Was sind das denn für Jobs, die euch wirtschaftlich unabhängig machen?
"Ich bin Maschinenbauingenieur, habe aber schon lange nicht mehr in diesem Bereich gearbeitet, weil es sich mit der Band und meiner Familie nicht vereinbaren läßt. Stattdessen halte ich mich mit Gelegenheitsjobs über Wasser, z.B. produziere ich ab und zu ein Album oder arbeite aushilfsweise als Toningenieur. Hauptsächlich kümmere ich mich aber um die NRA-Homebase, wie Buchhaltung, unsere Website, Labelkontakte und so weiter. Tjeerd, unser Drummer, ist ein aufstrebender Graphikdesigner, Aziz hat seinen eigenen Plattenladen - Independet Outlet in Amsterdam - und Gwynn arbeitet als Sozialarbeiter."
Ihr lebt ja im schönen Holland, das in den Achzigern und frühen Neunzigern eine recht große Hardcore-Szene besaß.. Was existiert heute noch davon? Wenn ich auf einem Konzert z.B. in Eindhoven bin, habe ich schon den Eindruck, dass sich noch eine Menge Leute für Punk/Hardcore interessieren.

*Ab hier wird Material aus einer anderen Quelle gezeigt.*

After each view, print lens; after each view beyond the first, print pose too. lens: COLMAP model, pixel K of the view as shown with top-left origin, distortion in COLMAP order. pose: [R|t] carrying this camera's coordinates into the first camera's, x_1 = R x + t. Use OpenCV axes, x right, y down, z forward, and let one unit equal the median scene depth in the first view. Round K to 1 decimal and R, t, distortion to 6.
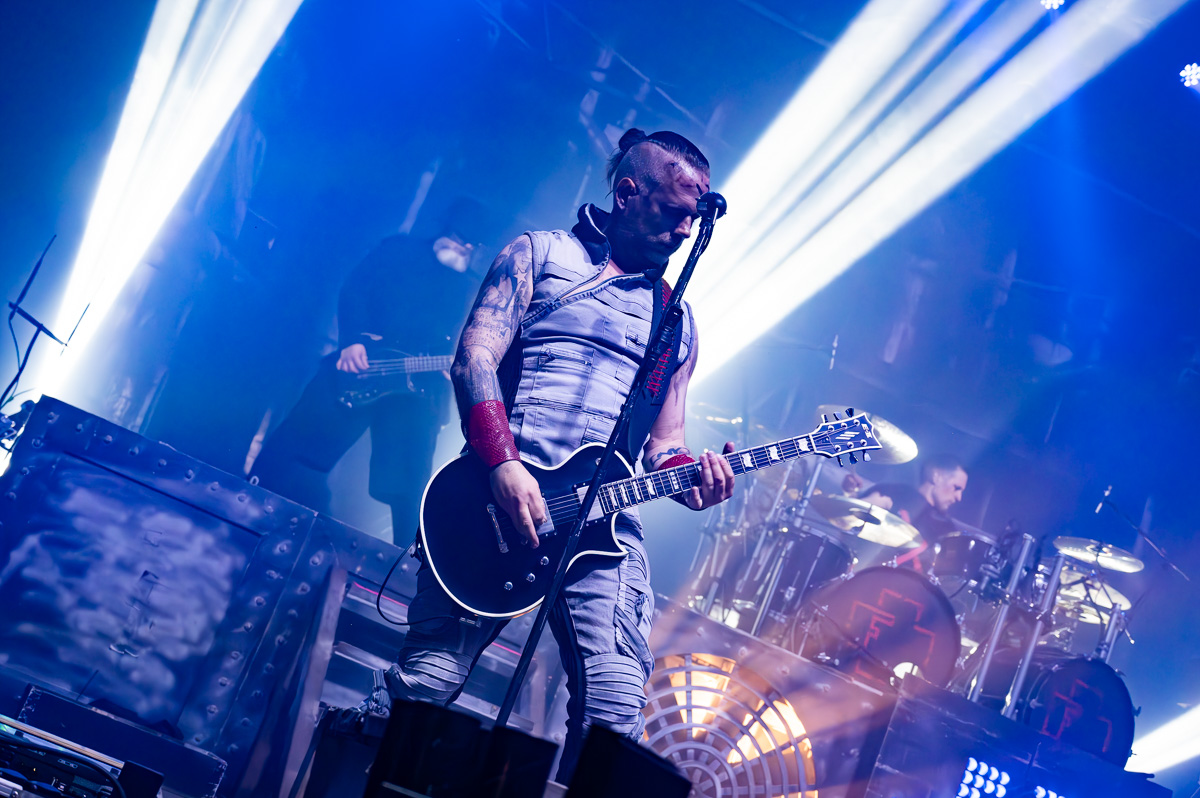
lens RADIAL K [[1692.6, 0, 600.0], [0, 1692.6, 399.0], [0, 0, 1]] dist [0.019839, 0.009926]
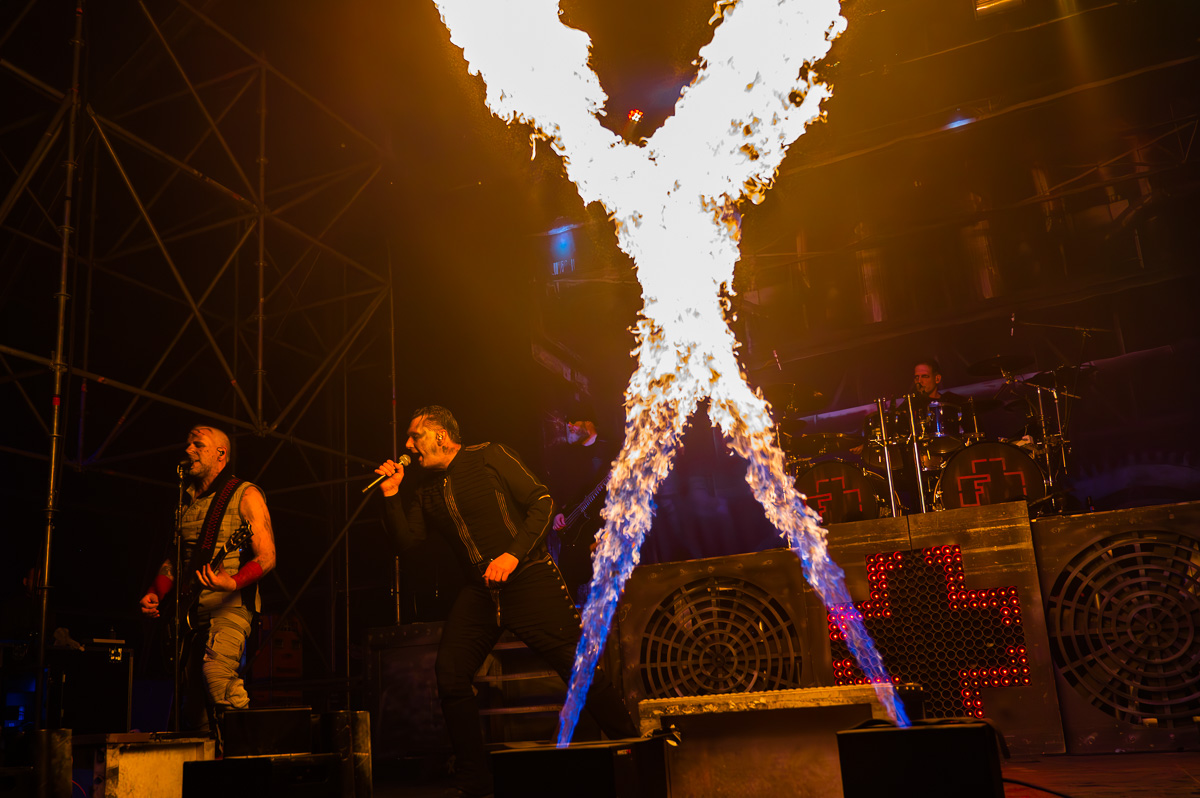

"Ich denke auch, dass die holländische Szene in keinem schlechten Zustand ist. Es gibt auch heute noch genug Fanzines, Konzertveranstalter und neue Bands. Wir sind dabei eine der wenigen Punkbands, die sowohl in der traditionellen Szene akzeptiert ist, als auch im Radio gespielt wird. Aber ganz gleich: Solange es eine Band wie SEEIN´ RED gibt, ist Punk in Holland "still alive".
Was sind eure Pläne für die Zukunft? Sind irgenwelche neue Aufnahmen oder Nebenprojekte gefragt?
"Wir arbeiten schon an ein paar neuen Songs, die wirklich gut rocken! Allerdings werden wir dieses Jahr nichts mehr veröffentlichen, vielleicht Anfang 2001. Tjeerd allerdings wird mit seiner zweiten Band BEAVER FEVER dieses Jahr das Debütalbum einspielen. Und NRA werden hoffentlich in den Staaten auf Tour gehen, sobald "New Recovery" dort auf dem Markt ist. Aber auch in Deutschland und Frankreich werden wir dieses Frühjahr mehr als einmal auftauchen!"
O.k., dann wünsche ich euch viel Glück auf allen Wegen!